Yesterday, I was in Northampton for the second consecutive Friday. Last week I was invited to tell the Get Steven Home story to a group of social workers and clinical staff at St Andrews. Yesterday, I was back on familiar territory as my favourite MCA trainer, Wendy Silberman, had booked me again to speak to her latest cohort of BIAs.
During the afternoon session, we got into a discussion about the amount of time a BIA has to carry out a best interests assessment. It seemed like the going rate was between 2 to 3 hours. I was asked what I felt about that.
It doesn’t seem very long at all to me. I appreciate that since Cheshire West the demand to turn around DoLs applications is enormous but I can’t see possibly how the fullest and fairest assessment can be conducted in 3 hours. I said that it takes people ages to tune into Steven’s unique way of speaking and without that tuning, valuable information is likely to pass them by. I told them about Steven’s Mental Capacity assessment to see if he had the capacity to manage a tenancy! When I got home, I asked him how it had gone. He very cheerfully announced, “Connie was doing Pet Shop Boys talking”. After a while the penny dropped and realised that she had been talking about Tenants and Rent. For someone who had just met Steven, that would have gone right over their heads.
Today brought a great example. Steven came into the kitchen this morning as me and the support worker were having a conversation about the small wet patch that has appeared on the bathroom ceiling. The support worker said that there might be a problem with the water tank (which is in the loft).

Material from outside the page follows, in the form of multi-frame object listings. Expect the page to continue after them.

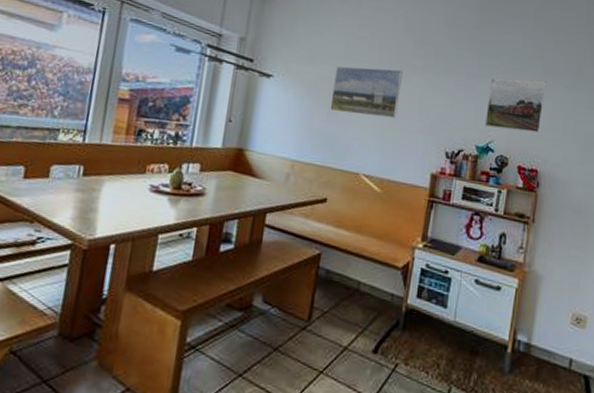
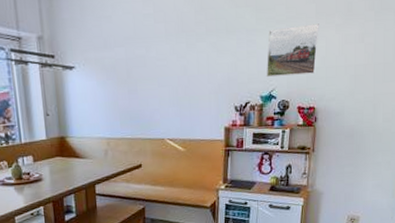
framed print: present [330,66,403,119] -> none [128,38,189,90]

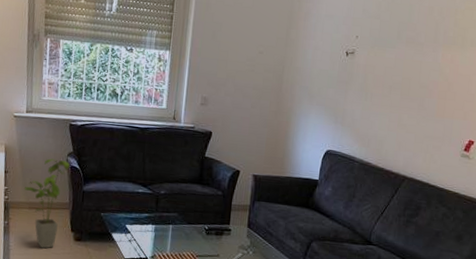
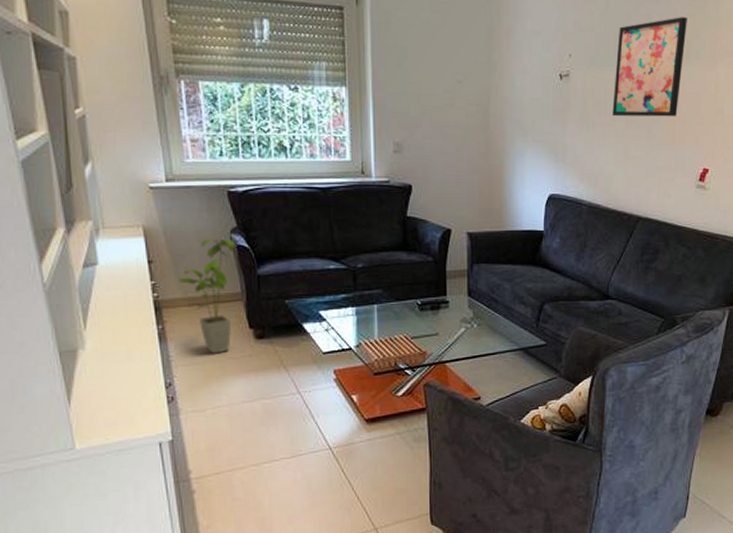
wall art: none [389,10,466,94] -> present [612,17,687,117]

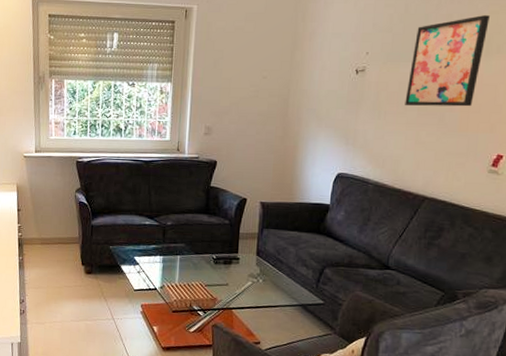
house plant: present [177,238,235,354] -> none [36,195,78,282]

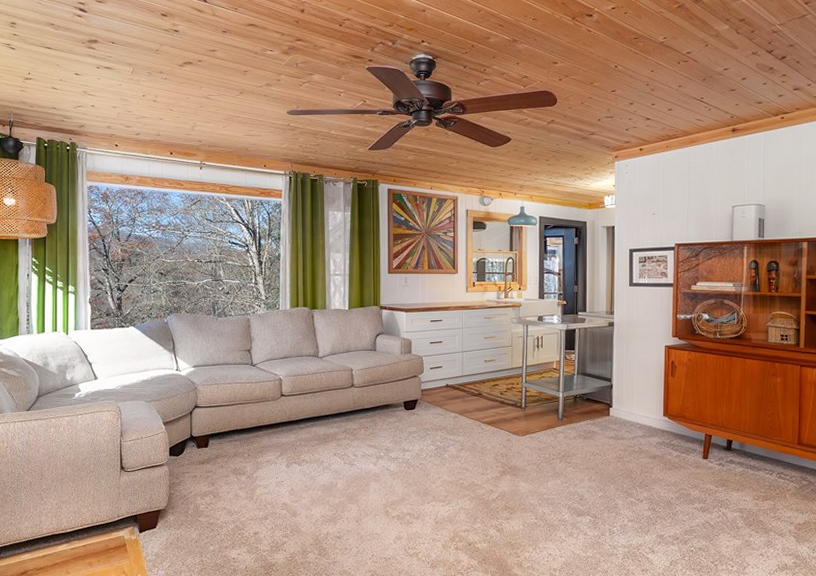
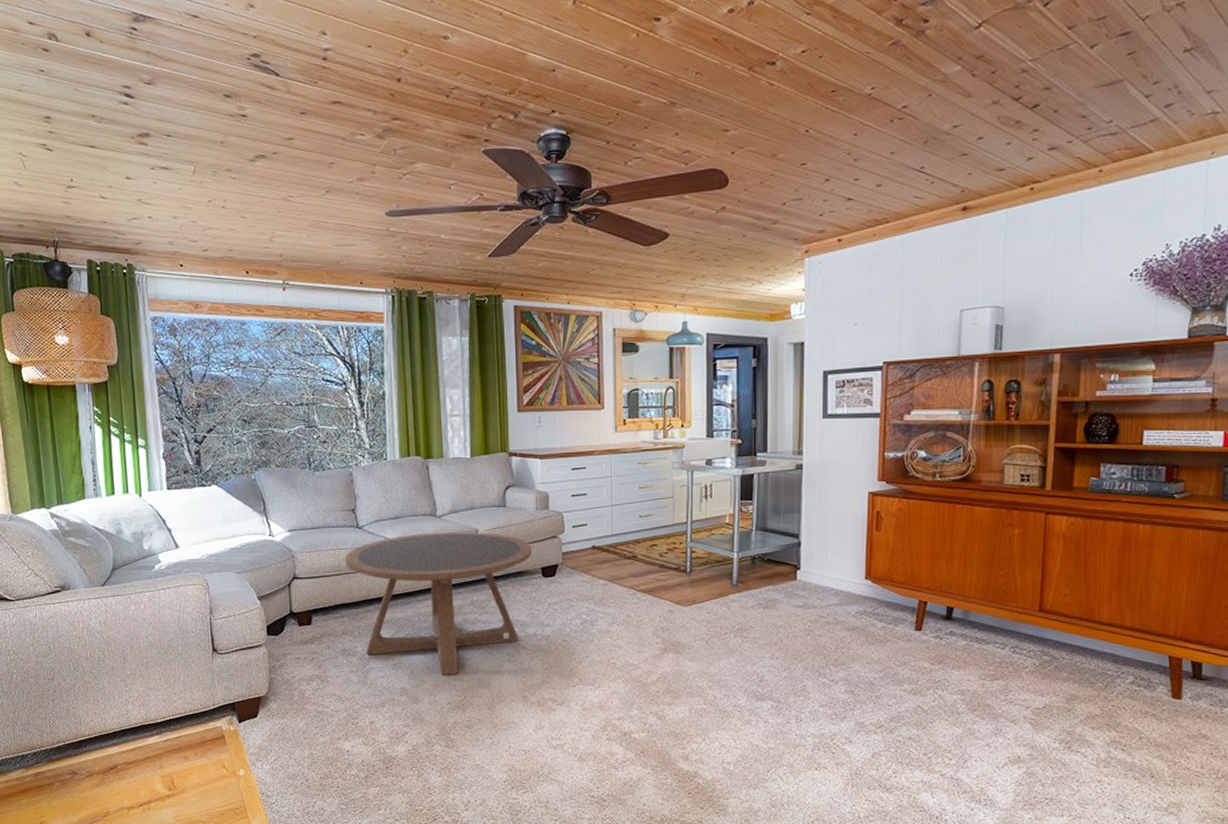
coffee table: none [240,371,396,493] -> present [345,532,532,676]

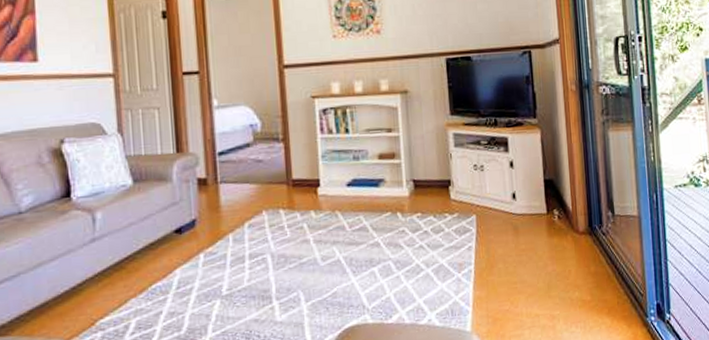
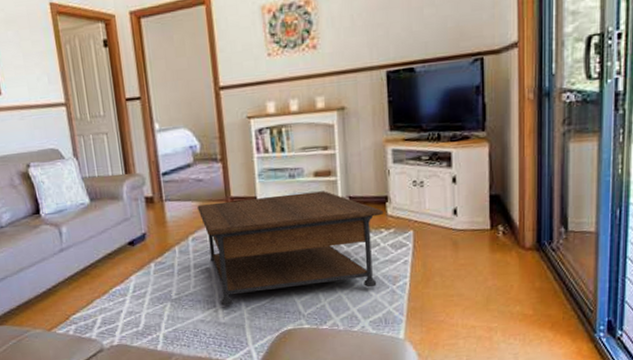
coffee table: none [255,174,448,302] -> present [197,191,385,306]

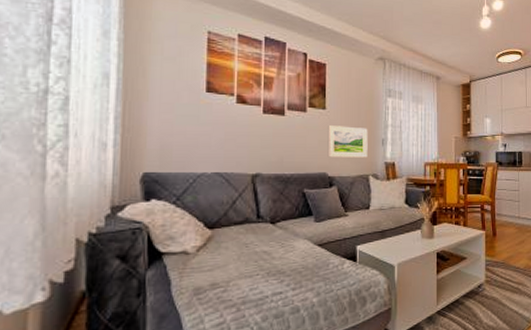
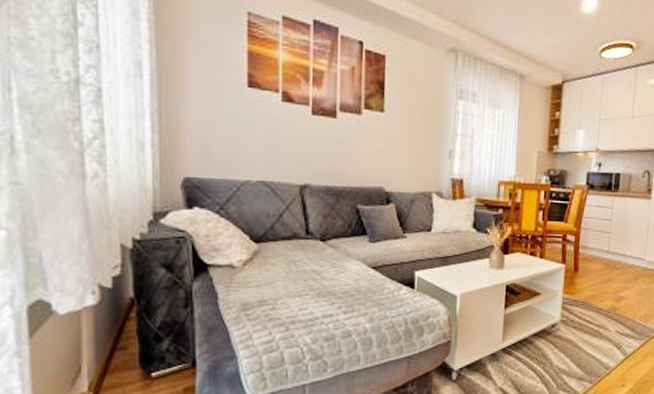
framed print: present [327,125,368,158] -> none [385,132,433,172]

Straightaway, Steven was on the job, “Michael – go up to the roof and take two dead pigeons out of the water tank”.
A couple of minutes later he passed me the phone and said, “Dad – phone Mr Wilkins. Send right away for the plumber”.
For those not in the know, Mr Wilkins was the plumber in Trumpton who came to install a new water tank in the Town Hall after the Mayor kept getting drips on his ceremonial hat.
This afternoon, the plumber arrived. He was a Sikh chap with a bright red turban.
“Hello Mr Wilkins. Nice to meet you”, said Steven as he went to the door.
They had a brief chat about pigeons and then Mr Wilkins got on with his business.
I wonder how it would have gone if, instead of fitting a new ballcock, Mr Wilkins had come to do a best interests assessment.